Stacktide does not have access to your source code by default. The Github app requires read access. You can still deploy from Github without granting read access using your own deploy keys.
Container images are distributed peer-to-peer directly between agents or via your own container registry. Peer-to-peer image pulls are mutually authenticated using the agents’ public keys.
The control plane stores deployment state, logs, metrics, and metadata. It does not store source code, build artifacts, or service volumes. All data is encrypted at rest.
Sensitive environment variables and secrets are end-to-end encrypted. They can only be decrypted by your agents.
Developers authenticate using your existing identity provider, such as Github. Access to the web console and API is authorized by Stacktide using your configured ACL policy.

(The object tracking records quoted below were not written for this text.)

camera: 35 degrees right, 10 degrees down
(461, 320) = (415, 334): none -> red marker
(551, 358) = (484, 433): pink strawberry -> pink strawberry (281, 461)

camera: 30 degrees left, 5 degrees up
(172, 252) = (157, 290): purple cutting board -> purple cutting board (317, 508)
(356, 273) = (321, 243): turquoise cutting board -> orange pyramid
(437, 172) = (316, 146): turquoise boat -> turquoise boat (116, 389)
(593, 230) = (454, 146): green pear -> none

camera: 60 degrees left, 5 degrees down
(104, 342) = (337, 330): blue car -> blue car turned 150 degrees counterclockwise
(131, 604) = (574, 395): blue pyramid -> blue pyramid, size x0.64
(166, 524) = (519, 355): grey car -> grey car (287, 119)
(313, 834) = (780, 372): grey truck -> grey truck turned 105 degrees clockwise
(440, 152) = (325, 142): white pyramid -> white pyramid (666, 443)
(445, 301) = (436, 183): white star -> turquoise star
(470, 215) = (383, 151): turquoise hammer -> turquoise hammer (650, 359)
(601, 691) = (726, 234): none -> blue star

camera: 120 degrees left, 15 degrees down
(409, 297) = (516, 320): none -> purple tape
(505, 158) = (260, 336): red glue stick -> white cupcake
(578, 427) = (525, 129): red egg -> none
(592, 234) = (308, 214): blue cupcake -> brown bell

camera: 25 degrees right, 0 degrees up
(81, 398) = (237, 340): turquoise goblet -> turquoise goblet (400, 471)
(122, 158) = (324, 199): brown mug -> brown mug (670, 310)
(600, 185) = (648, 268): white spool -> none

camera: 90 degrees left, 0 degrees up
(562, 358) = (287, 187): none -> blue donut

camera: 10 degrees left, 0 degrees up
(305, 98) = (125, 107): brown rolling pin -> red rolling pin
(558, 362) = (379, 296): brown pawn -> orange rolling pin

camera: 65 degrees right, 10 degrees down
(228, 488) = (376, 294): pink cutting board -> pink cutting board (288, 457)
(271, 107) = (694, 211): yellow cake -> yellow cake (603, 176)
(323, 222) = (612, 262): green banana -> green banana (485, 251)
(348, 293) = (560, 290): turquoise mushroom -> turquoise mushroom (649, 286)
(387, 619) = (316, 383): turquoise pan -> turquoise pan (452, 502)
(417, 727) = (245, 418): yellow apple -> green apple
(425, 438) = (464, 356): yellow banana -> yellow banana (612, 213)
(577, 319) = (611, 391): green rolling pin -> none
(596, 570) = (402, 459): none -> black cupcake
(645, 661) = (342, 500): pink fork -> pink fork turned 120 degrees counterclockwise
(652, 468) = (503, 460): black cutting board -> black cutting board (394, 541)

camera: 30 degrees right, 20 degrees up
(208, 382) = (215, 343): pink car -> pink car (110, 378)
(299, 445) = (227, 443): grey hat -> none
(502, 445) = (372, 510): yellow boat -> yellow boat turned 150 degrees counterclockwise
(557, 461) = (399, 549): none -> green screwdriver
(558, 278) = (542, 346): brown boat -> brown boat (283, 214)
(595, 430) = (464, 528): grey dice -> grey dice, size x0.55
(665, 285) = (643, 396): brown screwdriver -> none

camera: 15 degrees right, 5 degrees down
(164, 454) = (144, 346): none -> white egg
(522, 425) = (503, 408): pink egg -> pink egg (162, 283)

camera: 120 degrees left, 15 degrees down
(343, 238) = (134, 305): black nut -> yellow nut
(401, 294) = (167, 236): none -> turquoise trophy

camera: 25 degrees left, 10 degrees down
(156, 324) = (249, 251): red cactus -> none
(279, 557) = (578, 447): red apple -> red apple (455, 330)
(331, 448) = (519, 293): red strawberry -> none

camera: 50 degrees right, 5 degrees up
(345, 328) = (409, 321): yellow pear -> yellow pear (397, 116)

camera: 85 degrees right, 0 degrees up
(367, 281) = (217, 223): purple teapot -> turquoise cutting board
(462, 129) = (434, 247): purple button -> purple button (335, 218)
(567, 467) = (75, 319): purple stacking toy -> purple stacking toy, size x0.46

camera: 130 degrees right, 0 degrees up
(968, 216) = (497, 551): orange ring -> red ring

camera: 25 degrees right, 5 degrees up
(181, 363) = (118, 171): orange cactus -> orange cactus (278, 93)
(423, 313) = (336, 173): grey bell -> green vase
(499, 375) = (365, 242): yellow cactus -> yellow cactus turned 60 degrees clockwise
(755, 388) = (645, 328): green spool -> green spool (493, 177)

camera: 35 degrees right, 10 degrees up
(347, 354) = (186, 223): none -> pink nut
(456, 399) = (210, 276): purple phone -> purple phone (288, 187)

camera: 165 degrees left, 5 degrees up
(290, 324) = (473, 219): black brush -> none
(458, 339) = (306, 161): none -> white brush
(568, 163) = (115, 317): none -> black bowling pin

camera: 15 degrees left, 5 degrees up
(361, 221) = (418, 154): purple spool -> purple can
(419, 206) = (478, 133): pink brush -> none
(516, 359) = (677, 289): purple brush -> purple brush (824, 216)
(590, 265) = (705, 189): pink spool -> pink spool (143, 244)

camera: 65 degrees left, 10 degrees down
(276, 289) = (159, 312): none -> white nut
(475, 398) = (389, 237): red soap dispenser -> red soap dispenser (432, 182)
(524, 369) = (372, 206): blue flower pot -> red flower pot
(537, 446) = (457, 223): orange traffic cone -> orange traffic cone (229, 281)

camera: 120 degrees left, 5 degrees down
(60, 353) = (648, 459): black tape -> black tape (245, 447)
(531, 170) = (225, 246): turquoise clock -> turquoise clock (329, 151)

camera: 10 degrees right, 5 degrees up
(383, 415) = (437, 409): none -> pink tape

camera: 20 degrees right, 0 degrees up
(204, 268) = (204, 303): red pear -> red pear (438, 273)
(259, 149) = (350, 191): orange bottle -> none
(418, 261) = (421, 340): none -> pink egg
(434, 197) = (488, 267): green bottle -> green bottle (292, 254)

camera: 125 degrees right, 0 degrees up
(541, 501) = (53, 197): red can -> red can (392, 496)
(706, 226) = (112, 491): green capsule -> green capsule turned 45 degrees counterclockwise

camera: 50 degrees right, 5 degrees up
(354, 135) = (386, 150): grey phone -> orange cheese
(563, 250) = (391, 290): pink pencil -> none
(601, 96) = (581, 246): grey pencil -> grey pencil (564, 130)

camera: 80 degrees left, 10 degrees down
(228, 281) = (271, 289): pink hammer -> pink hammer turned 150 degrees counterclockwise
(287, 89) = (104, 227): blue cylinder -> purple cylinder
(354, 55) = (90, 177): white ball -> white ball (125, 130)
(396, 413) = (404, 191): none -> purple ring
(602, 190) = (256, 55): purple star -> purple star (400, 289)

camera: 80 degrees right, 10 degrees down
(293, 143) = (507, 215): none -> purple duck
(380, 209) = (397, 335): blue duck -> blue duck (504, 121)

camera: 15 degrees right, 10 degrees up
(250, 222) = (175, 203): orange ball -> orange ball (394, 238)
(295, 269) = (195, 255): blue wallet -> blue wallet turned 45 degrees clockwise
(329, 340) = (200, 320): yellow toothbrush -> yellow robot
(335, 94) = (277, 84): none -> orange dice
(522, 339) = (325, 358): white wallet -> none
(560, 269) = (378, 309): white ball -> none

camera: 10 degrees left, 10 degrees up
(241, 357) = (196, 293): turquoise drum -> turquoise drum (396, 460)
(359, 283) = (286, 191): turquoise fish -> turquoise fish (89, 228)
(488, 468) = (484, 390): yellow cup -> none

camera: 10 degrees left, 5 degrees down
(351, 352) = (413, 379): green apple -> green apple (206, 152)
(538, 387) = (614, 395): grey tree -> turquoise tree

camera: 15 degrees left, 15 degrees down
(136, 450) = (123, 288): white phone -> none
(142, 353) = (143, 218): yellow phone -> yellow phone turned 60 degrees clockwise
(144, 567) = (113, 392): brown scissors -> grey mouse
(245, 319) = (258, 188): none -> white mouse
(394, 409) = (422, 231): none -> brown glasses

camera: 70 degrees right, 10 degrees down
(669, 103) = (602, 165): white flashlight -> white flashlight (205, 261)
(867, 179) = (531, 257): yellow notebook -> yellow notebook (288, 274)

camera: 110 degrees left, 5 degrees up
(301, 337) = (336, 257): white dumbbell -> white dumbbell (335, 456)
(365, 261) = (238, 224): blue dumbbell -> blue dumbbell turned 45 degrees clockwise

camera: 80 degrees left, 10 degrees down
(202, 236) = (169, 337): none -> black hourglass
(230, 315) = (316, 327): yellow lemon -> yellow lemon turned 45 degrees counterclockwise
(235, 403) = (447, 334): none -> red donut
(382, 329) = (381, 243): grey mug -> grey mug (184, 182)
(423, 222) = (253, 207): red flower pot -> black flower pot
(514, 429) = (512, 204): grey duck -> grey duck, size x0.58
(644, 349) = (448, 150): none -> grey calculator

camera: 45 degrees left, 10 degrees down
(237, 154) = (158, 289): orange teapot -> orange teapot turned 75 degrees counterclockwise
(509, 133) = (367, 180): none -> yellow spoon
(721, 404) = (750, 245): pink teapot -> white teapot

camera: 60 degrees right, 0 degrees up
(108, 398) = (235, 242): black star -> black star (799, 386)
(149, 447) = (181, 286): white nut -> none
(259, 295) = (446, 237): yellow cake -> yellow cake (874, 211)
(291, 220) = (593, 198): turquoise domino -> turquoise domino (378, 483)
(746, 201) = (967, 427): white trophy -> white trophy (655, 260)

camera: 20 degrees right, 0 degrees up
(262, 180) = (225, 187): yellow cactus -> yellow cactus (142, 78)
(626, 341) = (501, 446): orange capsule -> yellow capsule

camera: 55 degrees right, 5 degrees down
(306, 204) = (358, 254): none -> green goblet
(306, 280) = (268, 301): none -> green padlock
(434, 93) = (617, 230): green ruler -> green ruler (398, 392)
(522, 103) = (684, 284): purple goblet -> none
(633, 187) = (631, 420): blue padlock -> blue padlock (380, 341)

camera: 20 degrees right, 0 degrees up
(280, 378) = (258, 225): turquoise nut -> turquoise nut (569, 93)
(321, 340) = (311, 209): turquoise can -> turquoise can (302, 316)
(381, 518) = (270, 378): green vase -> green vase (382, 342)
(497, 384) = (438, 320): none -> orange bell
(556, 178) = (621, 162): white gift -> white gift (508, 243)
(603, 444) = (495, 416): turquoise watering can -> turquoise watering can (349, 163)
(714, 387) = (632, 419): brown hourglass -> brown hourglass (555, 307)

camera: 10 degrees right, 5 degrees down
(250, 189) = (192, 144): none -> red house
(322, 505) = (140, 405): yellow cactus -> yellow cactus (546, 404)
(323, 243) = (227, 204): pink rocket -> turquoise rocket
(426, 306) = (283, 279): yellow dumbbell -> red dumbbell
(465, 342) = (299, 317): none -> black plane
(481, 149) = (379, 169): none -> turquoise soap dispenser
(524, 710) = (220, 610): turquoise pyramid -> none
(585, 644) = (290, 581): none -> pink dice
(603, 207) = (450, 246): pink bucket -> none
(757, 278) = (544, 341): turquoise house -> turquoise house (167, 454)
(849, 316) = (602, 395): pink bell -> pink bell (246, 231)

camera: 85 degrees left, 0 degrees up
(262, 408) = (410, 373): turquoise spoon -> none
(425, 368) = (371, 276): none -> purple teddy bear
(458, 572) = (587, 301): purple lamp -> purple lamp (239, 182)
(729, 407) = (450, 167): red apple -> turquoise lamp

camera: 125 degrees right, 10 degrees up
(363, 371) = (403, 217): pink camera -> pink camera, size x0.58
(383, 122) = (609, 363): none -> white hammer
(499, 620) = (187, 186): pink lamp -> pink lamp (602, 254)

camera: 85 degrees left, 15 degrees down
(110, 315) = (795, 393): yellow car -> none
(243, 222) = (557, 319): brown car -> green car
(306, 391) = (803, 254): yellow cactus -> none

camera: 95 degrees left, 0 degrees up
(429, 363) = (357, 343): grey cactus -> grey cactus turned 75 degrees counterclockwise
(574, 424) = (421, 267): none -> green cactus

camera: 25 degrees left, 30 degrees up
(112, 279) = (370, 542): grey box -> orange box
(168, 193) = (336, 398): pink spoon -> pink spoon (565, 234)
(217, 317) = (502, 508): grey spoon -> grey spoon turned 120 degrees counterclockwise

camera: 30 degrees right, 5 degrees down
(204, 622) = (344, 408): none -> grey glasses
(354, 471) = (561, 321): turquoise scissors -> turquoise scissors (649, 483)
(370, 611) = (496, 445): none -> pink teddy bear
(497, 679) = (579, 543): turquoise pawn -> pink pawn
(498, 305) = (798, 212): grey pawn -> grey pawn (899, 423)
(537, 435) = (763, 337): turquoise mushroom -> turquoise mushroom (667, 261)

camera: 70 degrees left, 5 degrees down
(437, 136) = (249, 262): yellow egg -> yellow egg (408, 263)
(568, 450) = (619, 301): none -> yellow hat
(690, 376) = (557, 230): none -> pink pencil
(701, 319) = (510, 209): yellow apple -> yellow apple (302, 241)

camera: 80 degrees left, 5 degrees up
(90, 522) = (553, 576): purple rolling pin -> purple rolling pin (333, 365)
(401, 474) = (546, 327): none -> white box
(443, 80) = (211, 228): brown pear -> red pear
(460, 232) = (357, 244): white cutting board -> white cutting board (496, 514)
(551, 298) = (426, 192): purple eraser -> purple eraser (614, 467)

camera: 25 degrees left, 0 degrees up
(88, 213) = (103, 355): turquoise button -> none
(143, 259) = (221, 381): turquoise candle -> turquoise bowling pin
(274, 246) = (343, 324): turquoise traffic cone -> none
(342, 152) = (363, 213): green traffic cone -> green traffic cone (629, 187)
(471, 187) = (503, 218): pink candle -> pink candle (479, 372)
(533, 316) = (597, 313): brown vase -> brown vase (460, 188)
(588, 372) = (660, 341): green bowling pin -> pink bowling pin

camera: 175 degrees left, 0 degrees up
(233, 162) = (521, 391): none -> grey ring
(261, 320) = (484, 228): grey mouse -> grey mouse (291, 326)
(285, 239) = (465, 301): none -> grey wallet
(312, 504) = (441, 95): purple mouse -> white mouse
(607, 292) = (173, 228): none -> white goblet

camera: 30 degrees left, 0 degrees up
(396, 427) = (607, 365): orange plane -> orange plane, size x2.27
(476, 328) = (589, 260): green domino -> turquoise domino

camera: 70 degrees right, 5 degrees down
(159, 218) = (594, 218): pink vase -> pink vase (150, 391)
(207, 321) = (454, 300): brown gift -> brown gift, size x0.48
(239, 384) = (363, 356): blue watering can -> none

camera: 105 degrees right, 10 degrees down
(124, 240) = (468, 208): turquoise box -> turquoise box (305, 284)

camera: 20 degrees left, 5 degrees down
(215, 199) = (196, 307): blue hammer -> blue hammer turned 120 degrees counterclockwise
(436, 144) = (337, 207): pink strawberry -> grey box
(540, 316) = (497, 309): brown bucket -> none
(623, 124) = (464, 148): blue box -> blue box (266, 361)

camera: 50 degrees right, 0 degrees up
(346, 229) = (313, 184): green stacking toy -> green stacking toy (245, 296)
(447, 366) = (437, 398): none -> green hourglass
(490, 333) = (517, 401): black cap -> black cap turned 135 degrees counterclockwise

Sensitive actions such as SSH access or updating secrets must use the CLI. CLI access is authenticated using a per-device public key. The private key is stored in the OS keychain and never leaves the device.
The control plane is not trusted to distribute agent and device keys. All updates to the set of trusted keys must be signed by an existing agent or device. We are fairly confident we can do this with lower friction than the status quo.
Stacktide does not replace CI, Infrastructure as Code, or workflow engines: it cannot be used to run tests, provision infrastructure, or run batch jobs.
Stacktide does not replace orchestration. The control plane will not re-schedule workloads across hosts, auto-scale, or make dynamic placement decisions. If you need orchestration, you cannot use Stacktide until Kubernetes support is available.
The platform is opinionated about developer workflows like a PaaS. We offer hooks and plugins, but you can’t customize everything.
Every project needs to be connected to a git repository. For security and reproducibility reasons, many changes can only be made through Git and cannot be made through the web console.
There is limited support for stateful workloads. It will be possible to mount volumes, but there is no built-in support for running databases. You can run SQLite but you shouldn’t run Postgres. Use a managed database or provision it outside of Stacktide.